WA Digital Technologies Curriculum
Technologies enrich and impact on the lives of people and societies globally. Society needs enterprising students who can make discerning decisions about the development and use of technologies, develop solutions to complex challenges and contribute to sustainable patterns of living. Technologies can play an important role in transforming, restoring and sustaining societies and natural, managed and constructed environments.
The Western Australian Curriculum: Technologies describes two distinct but related subjects:
- Design and Technologies, in which students use design thinking and technologies to generate and produce solutions for authentic needs and opportunities
- Digital Technologies, in which students use computational thinking and information systems to define, design and implement solutions.
In an increasingly technological and complex world, it is important to develop knowledge and skills to analyse and creatively respond to design and/or digital challenges.

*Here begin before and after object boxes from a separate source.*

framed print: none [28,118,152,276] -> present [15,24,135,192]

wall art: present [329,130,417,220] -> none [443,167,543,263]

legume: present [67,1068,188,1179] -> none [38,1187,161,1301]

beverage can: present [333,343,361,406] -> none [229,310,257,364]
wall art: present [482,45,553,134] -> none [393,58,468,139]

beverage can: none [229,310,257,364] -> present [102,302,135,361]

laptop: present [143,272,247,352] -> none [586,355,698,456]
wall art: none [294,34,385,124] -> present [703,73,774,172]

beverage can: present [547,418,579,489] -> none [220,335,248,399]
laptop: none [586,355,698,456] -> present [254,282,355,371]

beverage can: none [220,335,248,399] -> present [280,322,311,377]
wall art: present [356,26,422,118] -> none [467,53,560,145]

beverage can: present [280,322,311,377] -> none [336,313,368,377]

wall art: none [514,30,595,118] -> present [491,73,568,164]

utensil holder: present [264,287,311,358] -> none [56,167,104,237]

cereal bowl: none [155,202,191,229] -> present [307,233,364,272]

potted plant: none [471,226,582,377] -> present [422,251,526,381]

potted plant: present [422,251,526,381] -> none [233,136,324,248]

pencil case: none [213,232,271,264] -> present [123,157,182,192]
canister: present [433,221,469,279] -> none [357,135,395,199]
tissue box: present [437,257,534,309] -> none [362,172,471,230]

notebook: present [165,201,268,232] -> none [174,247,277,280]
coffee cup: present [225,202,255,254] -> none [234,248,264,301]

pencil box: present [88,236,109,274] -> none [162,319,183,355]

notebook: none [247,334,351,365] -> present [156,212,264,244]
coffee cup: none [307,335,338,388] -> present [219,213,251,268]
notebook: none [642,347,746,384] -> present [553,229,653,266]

Through the practical application of technologies including digital technologies, students develop dexterity and coordination through experiential activities. Technologies motivates young people and engages them in a range of learning experiences that are transferable to family and home, constructive leisure activities, community contribution and the world of work.
Technologies provides students with authentic learning challenges that foster curiosity, confidence, persistence, innovation, creativity, respect and cooperation. These attributes are necessary when using and developing solutions to make sense of complex ideas and relationships in all areas of learning. Technologies helps students to be regional and global citizens, capable of actively and ethically communicating and collaborating.